- **WHAT THE TASK REQUIRES**: Without the pictures, set down every line of the data exactly.

- **SOURCE MATERIAL**:

━━━━━━━━━━━━━━━━

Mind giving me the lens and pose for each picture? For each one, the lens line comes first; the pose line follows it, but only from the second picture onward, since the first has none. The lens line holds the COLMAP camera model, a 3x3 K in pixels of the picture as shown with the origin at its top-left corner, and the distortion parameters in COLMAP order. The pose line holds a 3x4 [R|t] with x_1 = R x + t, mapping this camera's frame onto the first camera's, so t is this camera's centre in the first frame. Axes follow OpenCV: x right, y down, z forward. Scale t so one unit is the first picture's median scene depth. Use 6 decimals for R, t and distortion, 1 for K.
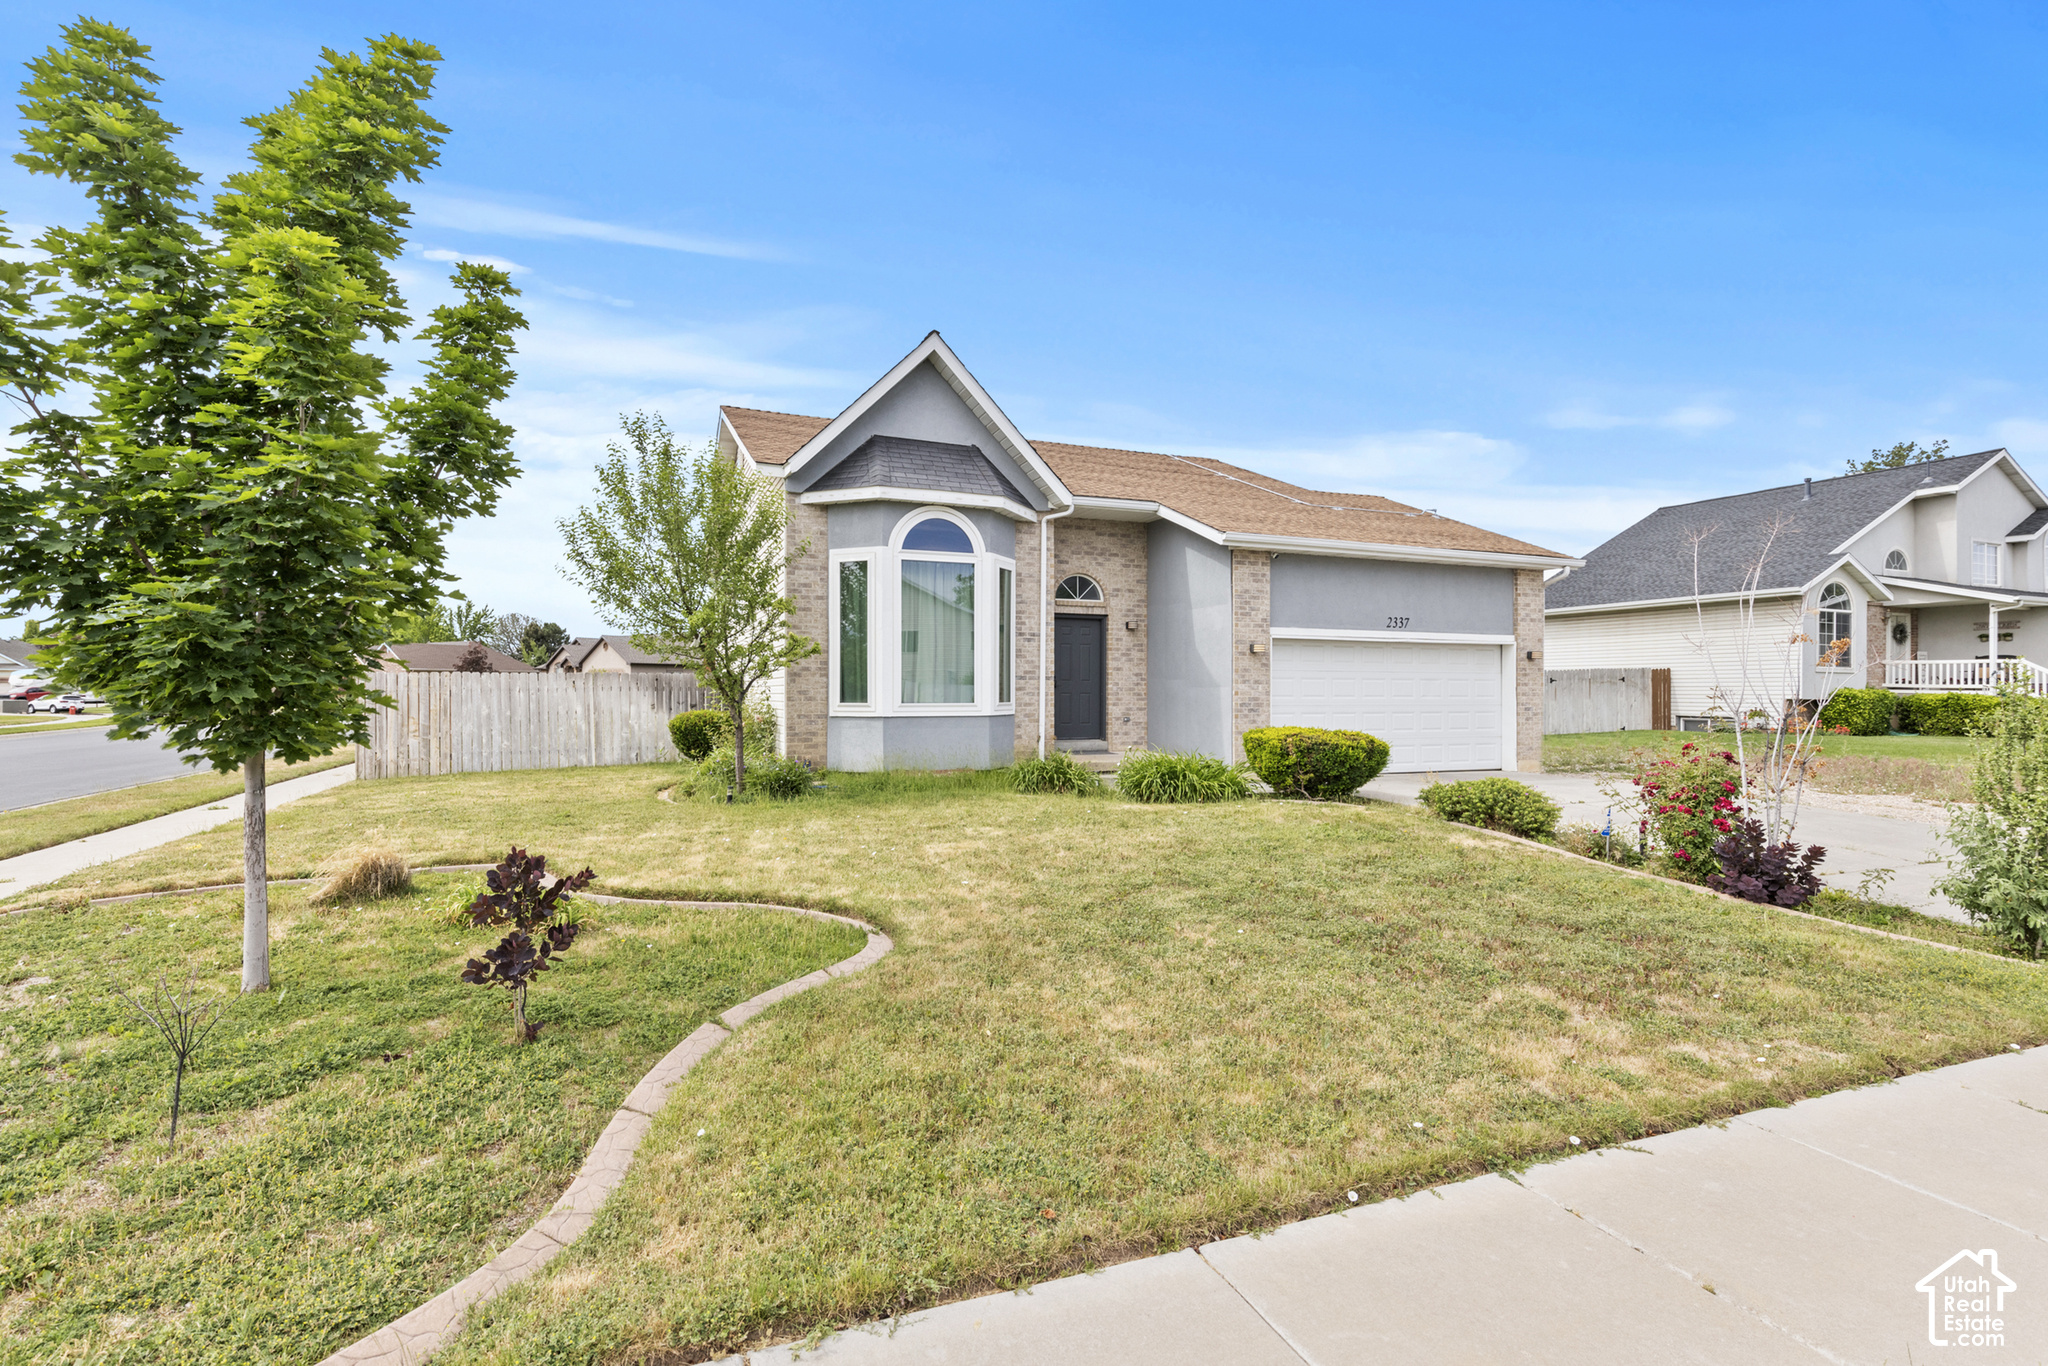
lens RADIAL K [[919.5, 0, 1022.6], [0, 919.5, 689.7], [0, 0, 1]] dist [0.001347, 0.000042]
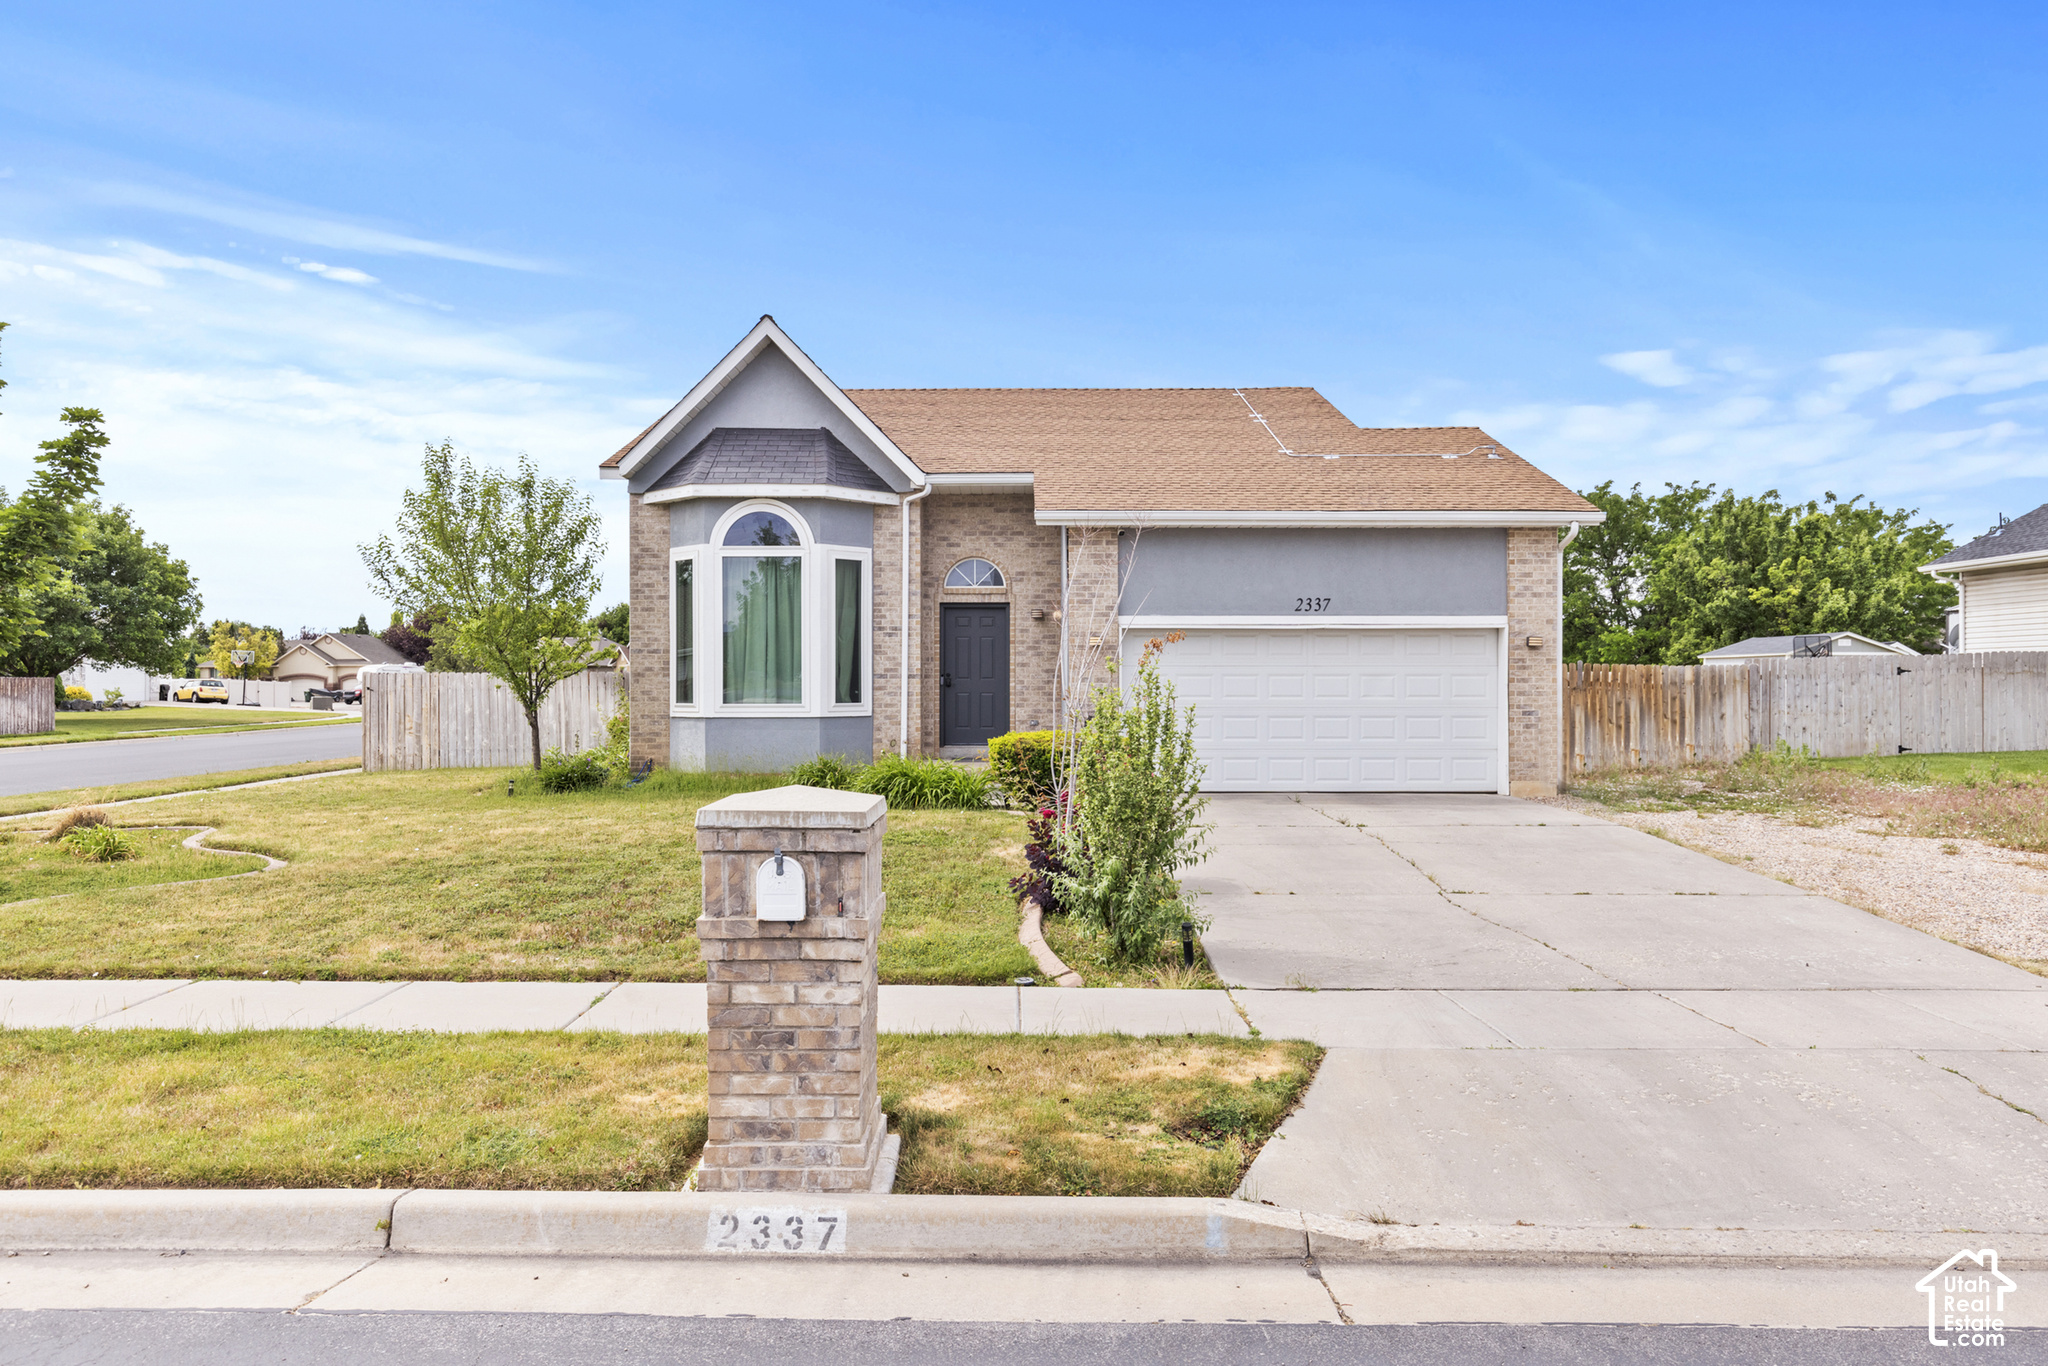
lens RADIAL K [[1288.2, 0, 1026.4], [0, 1288.2, 678.6], [0, 0, 1]] dist [-0.000253, 0.000432]
pose [[0.928862, -0.004171, -0.370404, 0.644697], [0.002399, 0.999983, -0.005243, -0.003708], [0.370419, 0.003981, 0.928856, -0.144367]]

━━━━━━━━━━━━━━━━

- **ANSWER BOX**:
Mind giving me the lens and pose for each picture? For each one, the lens line comes first; the pose line follows it, but only from the second picture onward, since the first has none. The lens line holds the COLMAP camera model, a 3x3 K in pixels of the picture as shown with the origin at its top-left corner, and the distortion parameters in COLMAP order. The pose line holds a 3x4 [R|t] with x_1 = R x + t, mapping this camera's frame onto the first camera's, so t is this camera's centre in the first frame. Axes follow OpenCV: x right, y down, z forward. Scale t so one unit is the first picture's median scene depth. Use 6 decimals for R, t and distortion, 1 for K.
lens RADIAL K [[919.5, 0, 1022.6], [0, 919.5, 689.7], [0, 0, 1]] dist [0.001347, 0.000042]
lens RADIAL K [[1288.2, 0, 1026.4], [0, 1288.2, 678.6], [0, 0, 1]] dist [-0.000253, 0.000432]
pose [[0.928862, -0.004171, -0.370404, 0.644697], [0.002399, 0.999983, -0.005243, -0.003708], [0.370419, 0.003981, 0.928856, -0.144367]]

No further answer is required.